[Coco] Minesweeper

[Arthur Flexser]

On Mon, 6 Feb 2006, Robert Gault wrote:
> 
> 4) In theory, the assignment of mines could be improved. The current 
> method is analogous to throwing darts at a map divided into 338 squares. 
> Darts are thrown until there are 45 darts on the map, each in a 
> different square. This could take a very long time if the darts keep 
> hitting the same squares, which is possible.
>   Another analogy is a bag of 338 marbles each labeled with a different 
> number. Pull out 45 marbles and the mines go on the squares 
> corresponding to the marbles. There can't be any multiple hits of the 
> same squares.
>   The question is can the second routine be programmed in as simple a 
> fashion as the first. I have not been able to write a Basic program 
> using method 2 that is even close to method 1 in speed, even though 
> method 2 is the better method. It is a good example of complexity 
> overwhelming speed.
>   Care to guess how the speed of method 1 will be affected by increasing 
> the percentage of the mined area?

I thought it would be an interesting mathematical problem to figure out just
exactly how the speed of method 1 is affected by the percentage of mined area.

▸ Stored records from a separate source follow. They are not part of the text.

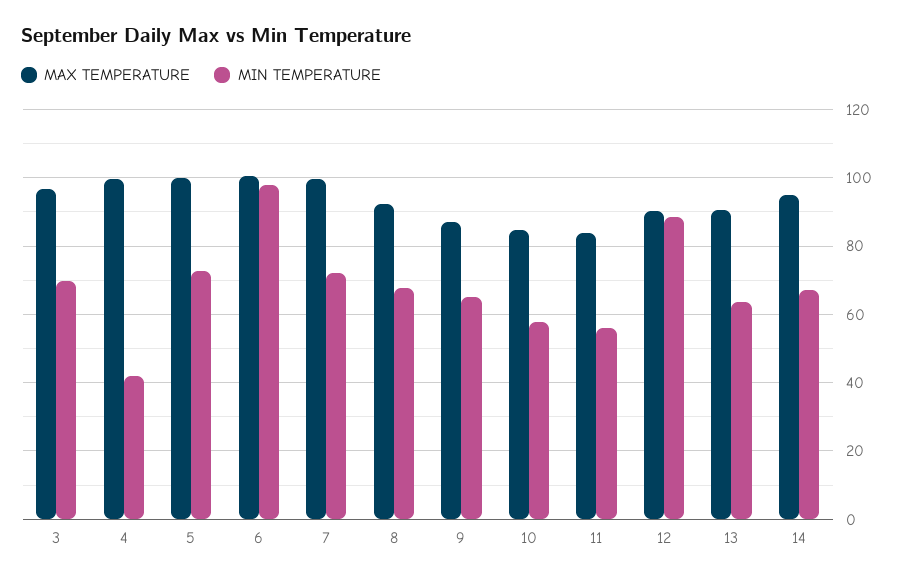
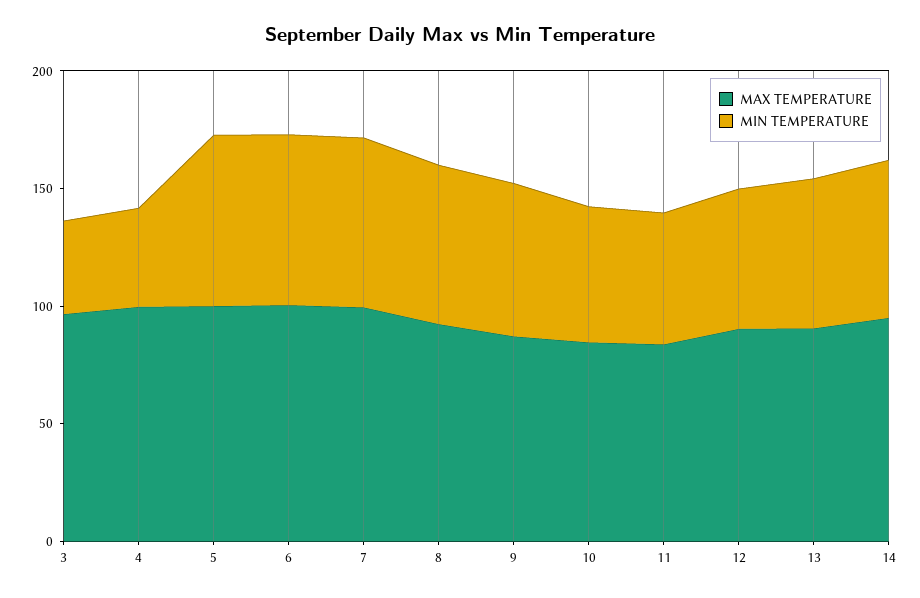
  {
    "MAX TEMPERATURE": {
      "3": 96,
      "4": 100,
      "5": 100,
      "6": 100,
      "7": 100,
      "8": 92,
      "9": 88,
      "10": 84,
      "11": 84,
      "12": 90,
      "13": 90,
      "14": 96
    },
    "MIN TEMPERATURE": {
-     "3": 70,
+     "3": 40,
      "4": 42,
      "5": 72,
-     "6": 98,
+     "6": 70,
      "7": 72,
      "8": 68,
      "9": 66,
      "10": 58,
      "11": 56,
-     "12": 88,
+     "12": 60,
      "13": 64,
      "14": 68
    }
  }

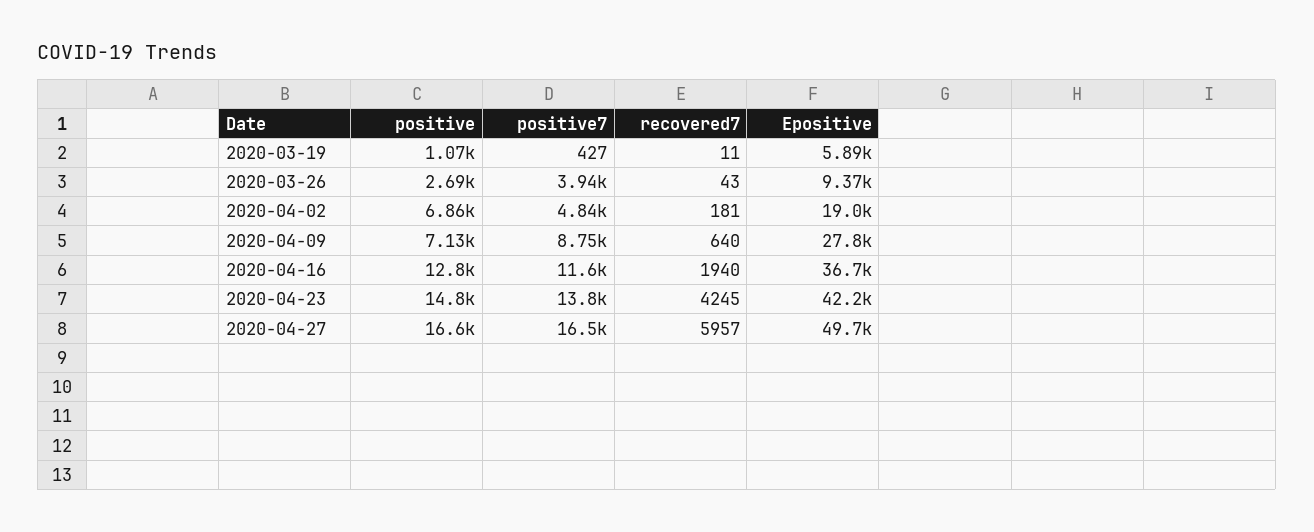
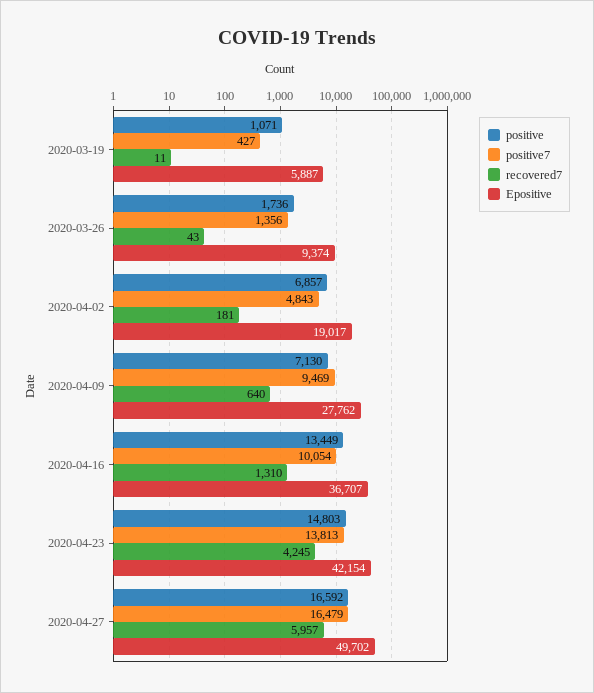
  {
    "positive": {
      "2020-03-19": 1071,
-     "2020-03-26": 2690,
+     "2020-03-26": 1736,
      "2020-04-02": 6857,
      "2020-04-09": 7130,
-     "2020-04-16": 12800,
+     "2020-04-16": 13449,
      "2020-04-23": 14803,
      "2020-04-27": 16592
    },
    "positive7": {
      "2020-03-19": 427,
-     "2020-03-26": 3940,
+     "2020-03-26": 1356,
      "2020-04-02": 4843,
-     "2020-04-09": 8750,
+     "2020-04-09": 9469,
-     "2020-04-16": 11600,
+     "2020-04-16": 10054,
      "2020-04-23": 13813,
      "2020-04-27": 16479
    },
    "recovered7": {
      "2020-03-19": 11,
      "2020-03-26": 43,
      "2020-04-02": 181,
      "2020-04-09": 640,
-     "2020-04-16": 1940,
+     "2020-04-16": 1310,
      "2020-04-23": 4245,
      "2020-04-27": 5957
    },
    "Epositive": {
      "2020-03-19": 5887,
      "2020-03-26": 9374,
      "2020-04-02": 19017,
      "2020-04-09": 27762,
      "2020-04-16": 36707,
      "2020-04-23": 42154,
      "2020-04-27": 49702
    }
  }

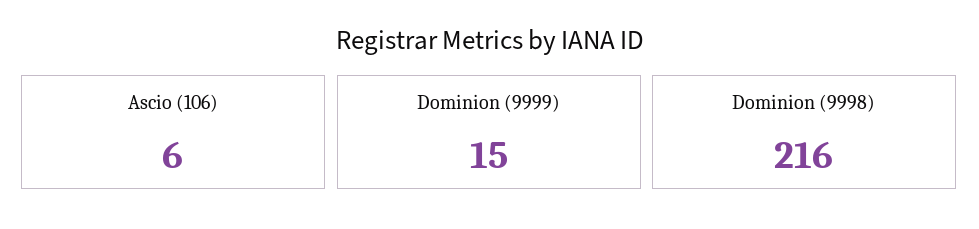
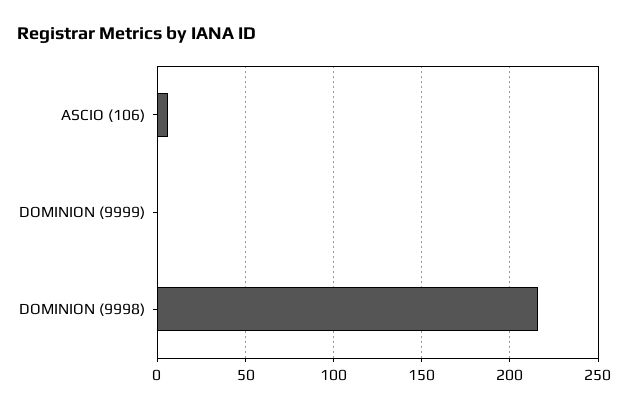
  {
    "Ascio (106)": 6,
-   "Dominion (9999)": 15,
+   "Dominion (9999)": 0,
    "Dominion (9998)": 216
  }

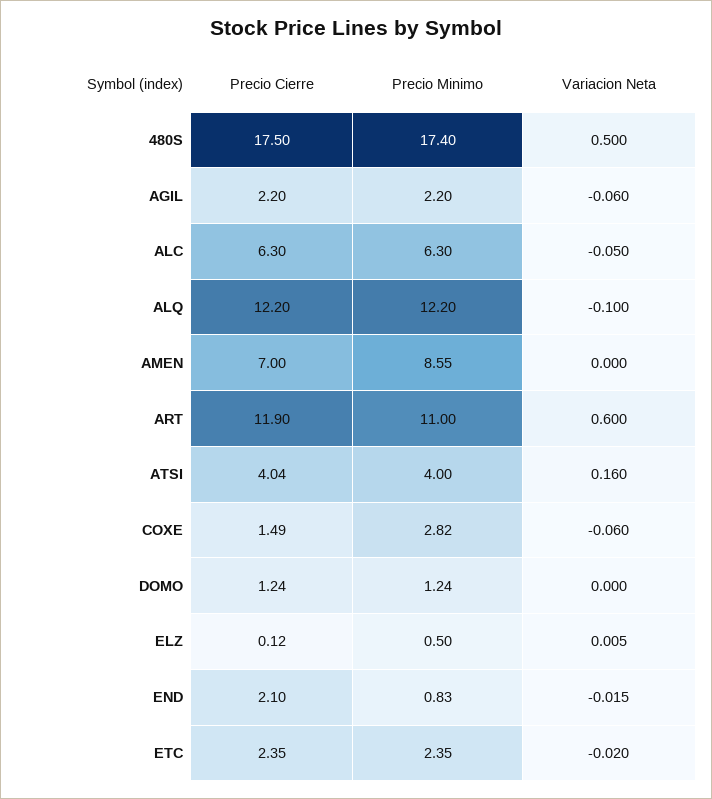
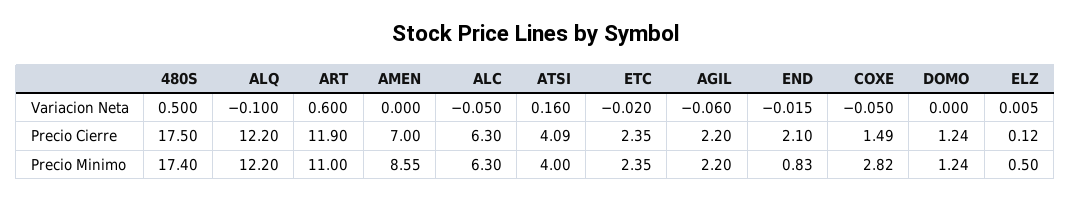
  {
    "Precio Cierre": {
      "480S": 17.5,
      "AGIL": 2.2,
      "ALC": 6.3,
      "ALQ": 12.2,
      "AMEN": 7,
      "ART": 11.9,
-     "ATSI": 4.04,
+     "ATSI": 4.09,
      "COXE": 1.49,
      "DOMO": 1.24,
      "ELZ": 0.12,
      "END": 2.1,
      "ETC": 2.35
    },
    "Precio Minimo": {
      "480S": 17.4,
      "AGIL": 2.2,
      "ALC": 6.3,
      "ALQ": 12.2,
      "AMEN": 8.55,
      "ART": 11,
      "ATSI": 4,
      "COXE": 2.82,
      "DOMO": 1.24,
      "ELZ": 0.5,
      "END": 0.83,
      "ETC": 2.35
    },
    "Variacion Neta": {
      "480S": 0.5,
      "AGIL": -0.06,
      "ALC": -0.05,
      "ALQ": -0.1,
      "AMEN": 0,
      "ART": 0.6,
      "ATSI": 0.16,
-     "COXE": -0.06,
+     "COXE": -0.05,
      "DOMO": 0,
      "ELZ": 0.005,
      "END": -0.015,
      "ETC": -0.02
    }
  }

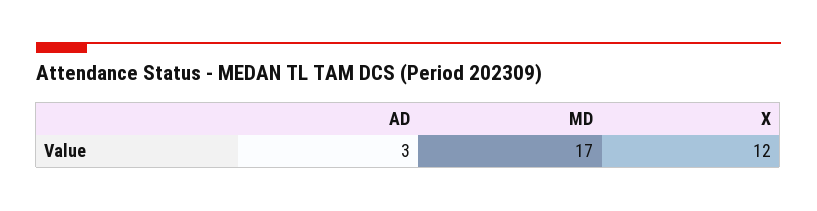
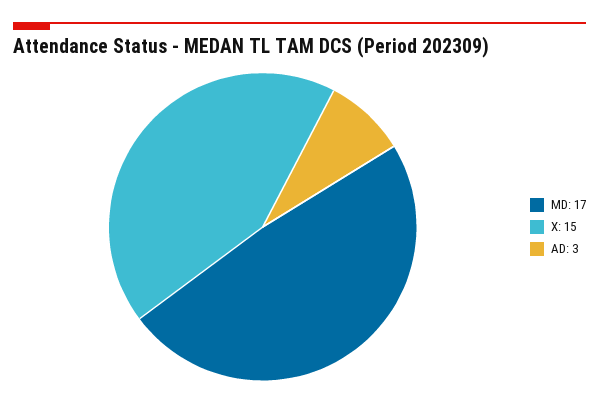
  {
    "AD": 3,
    "MD": 17,
-   "X": 12
+   "X": 15
  }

Using Robert's dart analogy as a convenient explanatory framework, I took the
approach of figuring out how many dart throws, on average, it would take to land
a dart in an empty square, for a given degree of board occupancy.  For example,
suppose 1/4 of the squares are empty.  In this case, it will require an average
of 4 throws to get a dart onto an empty square.  (The reasoning for this depends
on the fact that if a dart hits a filled square, the situation is unchanged in
that 1/4 of the squares remain empty.)  In general, if a fraction F of the
squares are empty, it will take an average of 1/F attempts to land a dart in an
empty square.

Taking Diego's example of 45 darts and 338 squares:  To occupy the first empty
square will take one throw, since all squares are empty.  After that, 337/338 of
the squares are empty, so it will take an average of 338/337 additional throws
to acquire the second empty square.  Similarly, the third empty square will
require an additional 338/336 throws, etc, and we wind up with an additional
338/294 throws (294=338-45+1) being required, on average, to acquire the 45th
and last required empty square.  Summing up the expected numbers of throws to
acquire all 45 empty squares gives a result of 48.2 throws altogether--not too
much greater than the 45 attempts it would take if no dart ever hit an occupied
square.  That is, the method is highly efficient if the percentage of mined area
(ratio of darts to squares) is fairly small.

What happens as the percentage of mined area increases?  Here's some sample
numbers:

Darts    Squares      Expected number of throws
-----    -------      -------------------------

 45        338                  48.2

 45        100                  59.4

 45         60                  81.7

 45         50                 110.8

 45         45                 197.8

The last case, where the number of darts and squares are equal, corresponds to
using this method (which clearly becomes much less efficient as the two
quantities get closer together) to scramble a set of numbers.  To simulate a
shuffle of a deck of cards by this method, which is a poor one for this purpose,
requires an expected 236.0 throws (darts and squares both equal to 52).

Art